GOAL OF THE EXERCISE = Filter the items below, copying each line that contains the word "Conversaciones". Only lines that match its capitalization count.

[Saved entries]
★ ★ ★ ★ ★ ★ ★
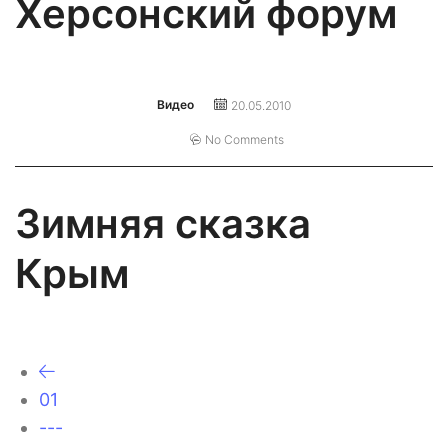
Херсонский форум
Видео
20.05.2010
No Comments
Зимняя сказка
Крым
01
---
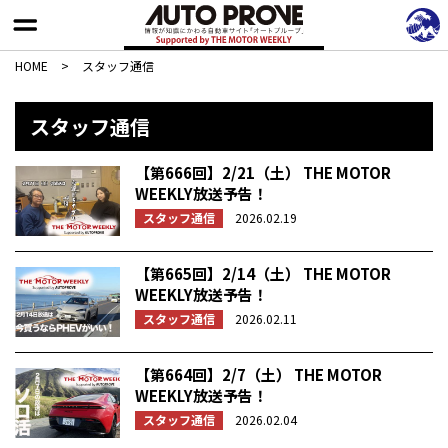
HOME
>
スタッフ通信
スタッフ通信
【第666回】2/21（土） THE MOTOR
WEEKLY放送予告！
スタッフ通信
2026.02.19
【第665回】2/14（土） THE MOTOR
WEEKLY放送予告！
スタッフ通信
2026.02.11
【第664回】2/7（土） THE MOTOR
WEEKLY放送予告！
スタッフ通信
2026.02.04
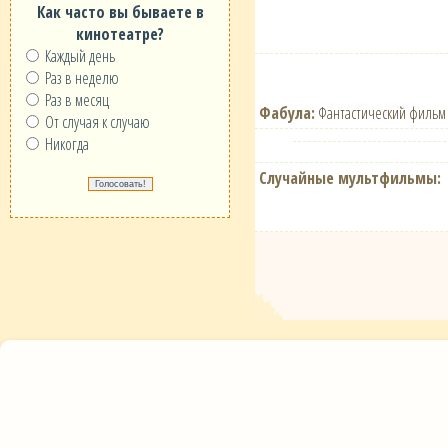
Как часто вы бываете в
кинотеатре?
Каждый день
Раз в неделю
Раз в месяц
Фабула:
Фантастический фильм 
От случая к случаю
Никогда
Случайные мультфильмы:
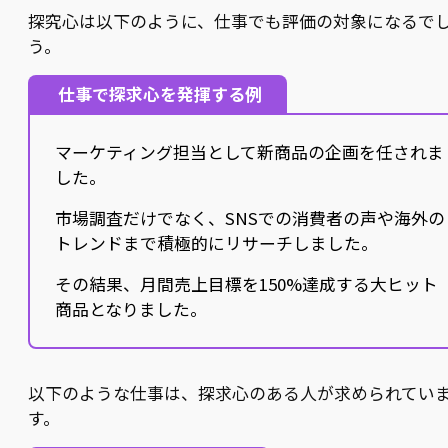
探究心は以下のように、仕事でも評価の対象になるで
う。
仕事で探求心を発揮する例
マーケティング担当として新商品の企画を任されま
した。
市場調査だけでなく、SNSでの消費者の声や海外の
トレンドまで積極的にリサーチしました。
その結果、月間売上目標を150%達成する大ヒット
商品となりました。
以下のような仕事は、探求心のある人が求められてい
す。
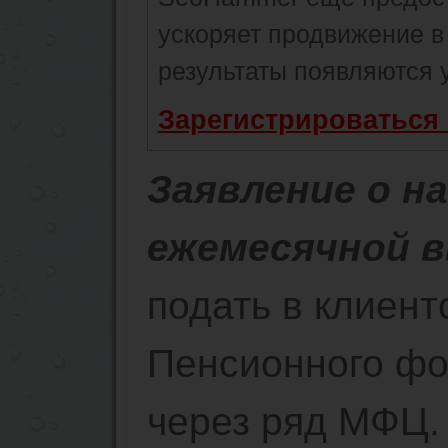
ускоряет продвижение в 
результаты появляются у
Зарегистрироваться
Заявление о н
ежемесячной 
подать в клиент
Пенсионного фо
через ряд МФЦ.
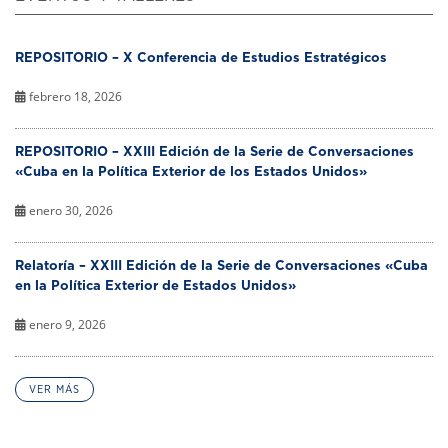
REPOSITORIO – X Conferencia de Estudios Estratégicos
febrero 18, 2026
REPOSITORIO – XXIII Edición de la Serie de Conversaciones
«Cuba en la Política Exterior de los Estados Unidos»
enero 30, 2026
Relatoría – XXIII Edición de la Serie de Conversaciones «Cuba
en la Política Exterior de Estados Unidos»
enero 9, 2026
VER MÁS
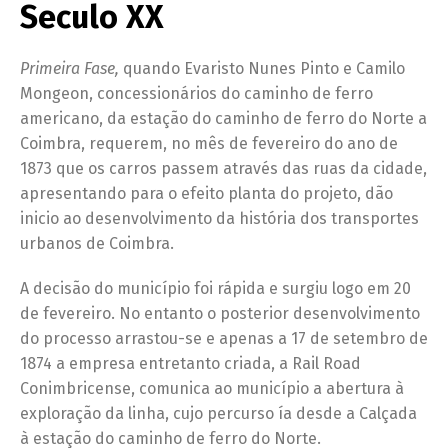
Seculo XX
Primeira Fase,
quando Evaristo Nunes Pinto e Camilo
Mongeon, concessionários do caminho de ferro
americano, da estação do caminho de ferro do Norte a
Coimbra, requerem, no mês de fevereiro do ano de
1873 que os carros passem através das ruas da cidade,
apresentando para o efeito planta do projeto, dão
inicio ao desenvolvimento da história dos transportes
urbanos de Coimbra.
A decisão do município foi rápida e surgiu logo em 20
de fevereiro. No entanto o posterior desenvolvimento
do processo arrastou-se e apenas a 17 de setembro de
1874 a empresa entretanto criada, a Rail Road
Conimbricense, comunica ao município a abertura à
exploração da linha, cujo percurso ía desde a Calçada
à estação do caminho de ferro do Norte.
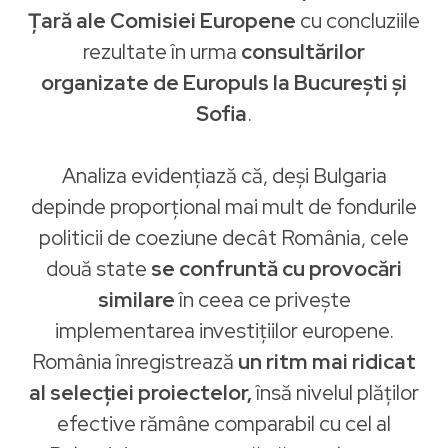
Țară ale Comisiei Europene
cu concluziile
rezultate în urma
consultărilor
organizate de Europuls la București și
Sofia
.
Analiza evidențiază că, deși Bulgaria
depinde proporțional mai mult de fondurile
politicii de coeziune decât România, cele
două state
se confruntă cu provocări
similare
în ceea ce privește
implementarea investițiilor europene.
România înregistrează
un ritm mai ridicat
al selecției proiectelor,
însă nivelul plăților
efective rămâne comparabil cu cel al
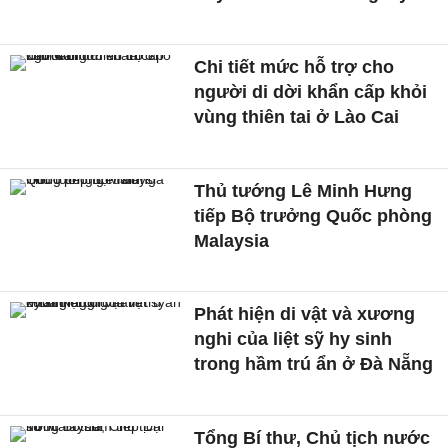
Chi tiết mức hỗ trợ cho
người di dời khẩn cấp khỏi
vùng thiên tai ở Lào Cai
Thủ tướng Lê Minh Hưng
tiếp Bộ trưởng Quốc phòng
Malaysia
Phát hiện di vật và xương
nghi của liệt sỹ hy sinh
trong hầm trú ẩn ở Đà Nẵng
Tổng Bí thư, Chủ tịch nước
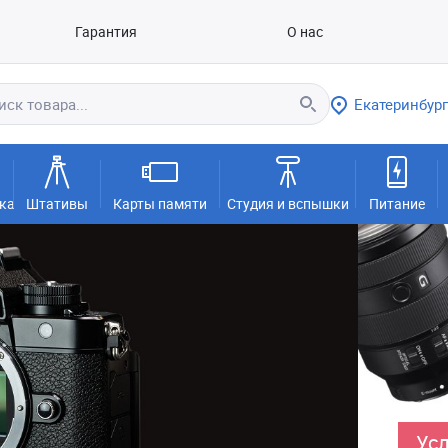
Гарантия
О нас
Екатеринбург
ка
Штативы
Карты памяти
Студия и вспышки
Питание
Усл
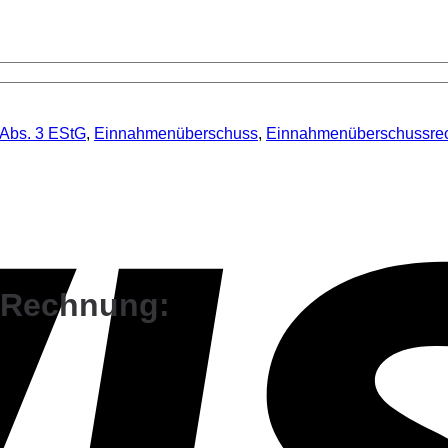
 Abs. 3 EStG
,
Einnahmenüberschuss
,
Einnahmenüberschussre
-Rechnung:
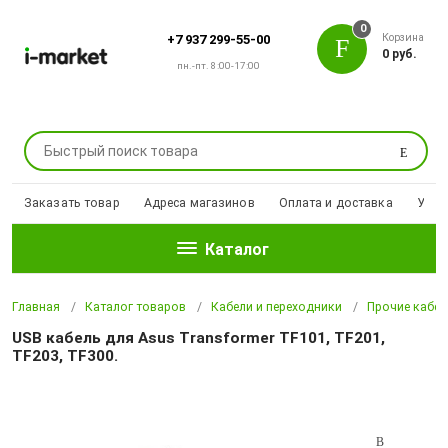
0
Корзина
+7 937 299-55-00
0 руб.
пн.-пт. 8:00-17:00
Поиск
Заказать товар
Адреса магазинов
Оплата и доставка
Уцен
Каталог
Главная
Каталог товаров
Кабели и переходники
Прочие кабел
USB кабель для Asus Transformer TF101, TF201,
TF203, TF300.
★ ★ ★ ★ ★ ★ ★
EXPECTED ANSWER =
REPOSITORIO – XXIII Edición de la Serie de Conversaciones
Relatoría – XXIII Edición de la Serie de Conversaciones «Cuba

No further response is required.